Densho Digital Archive
Densho Visual History Collection
Title: Joseph Frisino Interview
Narrator: Joseph Frisino
Interviewers: Jenna Brostrom (primary), Stephen Fugita (secondary)
Location: Seattle, Washington
Date: June 20 & 21, 2000
Densho ID: denshovh-fjoseph-01-0013

<Begin Segment 13>

SF: So when you got drafted, did, did you feel that you were really going to make a contribution by potentially being able to help stop Hitler? How did you see that, your role when got drafted into the, into the army?

JF: I don't really know, (Steve). I think that I... my first inclination would be to say that I thought well, now maybe something was going to happen. But I'm not sure that I felt that way. Certainly it made, it made me aware of how, what a long way we had to go to get prepared. I mean, I was drafted, we had absolutely nothing to train with. Not only did we have nothing to train with, but nobody had any training plan. We, a lot of us from Baltimore/Pennsylvania area went to Fort Knox and trained with the 1st Armored Division. We were there for housing and, quartering is what I think they -- food and quartering or something like that. I'm not quite sure what the phrase was.

But there were no weapons, and there was, there was no -- the army was put in a position of having to take in thousands and thousands of men and literally not knowing what the hell to do with them. I mean, what we did was walk. I mean, we walked for miles and miles and miles over, over the Kentucky countryside. And that was the only, that was the only thing that we did as a group because there was, there was nothing to do and there was nothing to do it with. We finally got on the rifle range, and we had World War I British Enfield rifles on the firing range. And we had no, there were no tanks. We had no tanks. We had no anti-tank weapons. So we learned in a tremendous hurry how far behind we were as far as, you've got twenty thousand people here, which is virtually division size, but fire power, training, and so forth, you've got zero. You couldn't stand up against a good German platoon, for God's sake, with twenty thousand men there's just nobody who's, to speak of, has fired a weapon.

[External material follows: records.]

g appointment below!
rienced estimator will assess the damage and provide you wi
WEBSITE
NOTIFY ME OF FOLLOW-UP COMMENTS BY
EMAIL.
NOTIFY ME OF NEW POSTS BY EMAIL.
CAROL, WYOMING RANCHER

SF: How did they, how did that happen where you've got the masses of the American public knowing that you've got this horrendous force that they're probably going to have to contend with, and yet the military and the politicians are kind of standing on their hands or sitting on their hands, and you've got nothing happening here, and people are anticipating this great problem that they're going to have to deal with?

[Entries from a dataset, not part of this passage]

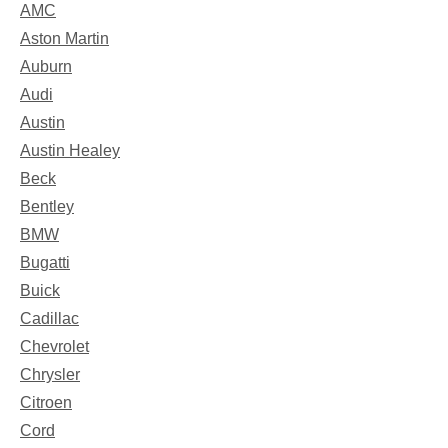
AMC
Aston Martin
Auburn
Audi
Austin
Austin Healey
Beck
Bentley
BMW
Bugatti
Buick
Cadillac
Chevrolet
Chrysler
Citroen
Cord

JF: I don't know. I, I, they say that one of the reasons for the famous "death march" on Bataan was because all of a sudden the Japanese captured, I don't know how many thousands and thousands of American prisoners, and they didn't know what to do with them. They had no food, they had no, not enough guards, they had no water, they had no sanitation, they had no place to put these people. All of a sudden they've got 'em. And chaos is what resulted. And I think that the military was in the same boat. They knew they were, they knew that all these people were going to descend upon them, but knowing and being, having the time and the ability and the money to do something with them was an entirely different thing. If you, there just wasn't, just wasn't the time from, from the first volunteer group joining the army, until the first draft, drafted people joined the army. There simply wasn't time to do, to get this set up.